___ Passage given ___

= Robert Rumsey Webb =

Mathematics coach for Tripos at Cambridge

Robert Rumsey Webb (9 July 1850 - 29 July 1936), known as R. R. Webb, was a successful coach for the Cambridge Mathematical Tripos. Webb coached 100 students to place in the top ten wranglers from 1865 to 1909, a record second only to Edward Routh.

==Biography==
Webb was born on 9 July 1850 in Monmouth. He was the son of Thomas Webb (born 1812) and Hannah Edwards. He graduated from the Monmouth Grammar School and entered St John's College, Cambridge in 1868. Webb was Senior Wrangler and Smith's Prize winner in 1872, when he obtained a Fellowship to St John's College.

Webb was lecturer at both St John's (1877 to 1911) and Emmanuel College (1878 to 1893). He produced memorable lectures on the theory of elasticity. Students recalled that "jokes were repeated", seasoning his lectures with "attic salt", though they "retained their freshness". Webb became a Fellow of the Royal Astronomical Society on 18 November 1879.

As senior wrangler himself, Webb attracted students with similar aspirations. "He succeeded Dr. Routh as the most brilliant, and most successful, mathematical coach of his day." When Andrew Warwick reviewed the record for his book Masters of Theory, his tally of top ten wranglers placed Webb second. Though the Tripos results were prominent news at the time, Webb's "real memorial lies in the careers of his pupils." When A. R. Forsyth recalled his experience preparing for Tripos, he wrote of Webb:
Much junior in standing, a superb teacher, a man (I believe) whose powers would have taken him far as a pioneer into the domain of new knowledge had they been devoted to research rather than coaching.

___ Listed entries ___

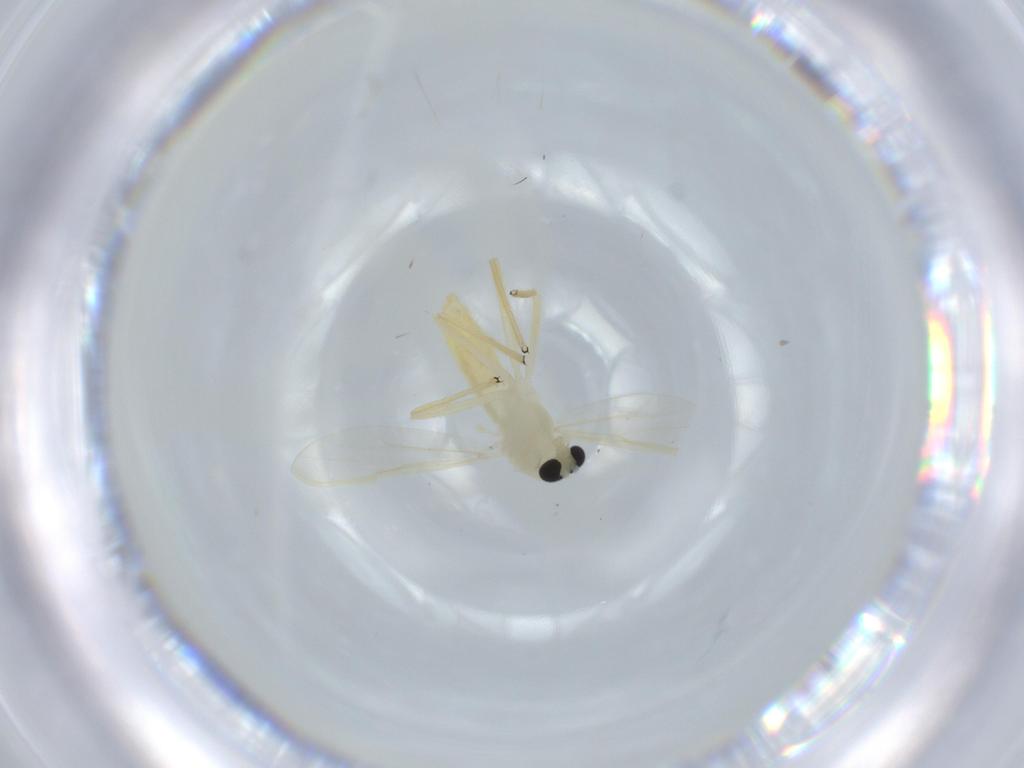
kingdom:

___
___ Listed entries ___

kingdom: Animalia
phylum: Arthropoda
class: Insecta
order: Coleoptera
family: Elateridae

___

Goal of the exercise: Copy out the Robert Rumsey Webb biography in full, word for word, from its title through its final sentence. The items have no connection to the biography of Robert Rumsey Webb.

The reply:
= Robert Rumsey Webb =

Mathematics coach for Tripos at Cambridge

Robert Rumsey Webb (9 July 1850 - 29 July 1936), known as R. R. Webb, was a successful coach for the Cambridge Mathematical Tripos. Webb coached 100 students to place in the top ten wranglers from 1865 to 1909, a record second only to Edward Routh.

==Biography==
Webb was born on 9 July 1850 in Monmouth. He was the son of Thomas Webb (born 1812) and Hannah Edwards. He graduated from the Monmouth Grammar School and entered St John's College, Cambridge in 1868. Webb was Senior Wrangler and Smith's Prize winner in 1872, when he obtained a Fellowship to St John's College.

Webb was lecturer at both St John's (1877 to 1911) and Emmanuel College (1878 to 1893). He produced memorable lectures on the theory of elasticity. Students recalled that "jokes were repeated", seasoning his lectures with "attic salt", though they "retained their freshness". Webb became a Fellow of the Royal Astronomical Society on 18 November 1879.

As senior wrangler himself, Webb attracted students with similar aspirations. "He succeeded Dr. Routh as the most brilliant, and most successful, mathematical coach of his day." When Andrew Warwick reviewed the record for his book Masters of Theory, his tally of top ten wranglers placed Webb second. Though the Tripos results were prominent news at the time, Webb's "real memorial lies in the careers of his pupils." When A. R. Forsyth recalled his experience preparing for Tripos, he wrote of Webb:
Much junior in standing, a superb teacher, a man (I believe) whose powers would have taken him far as a pioneer into the domain of new knowledge had they been devoted to research rather than coaching.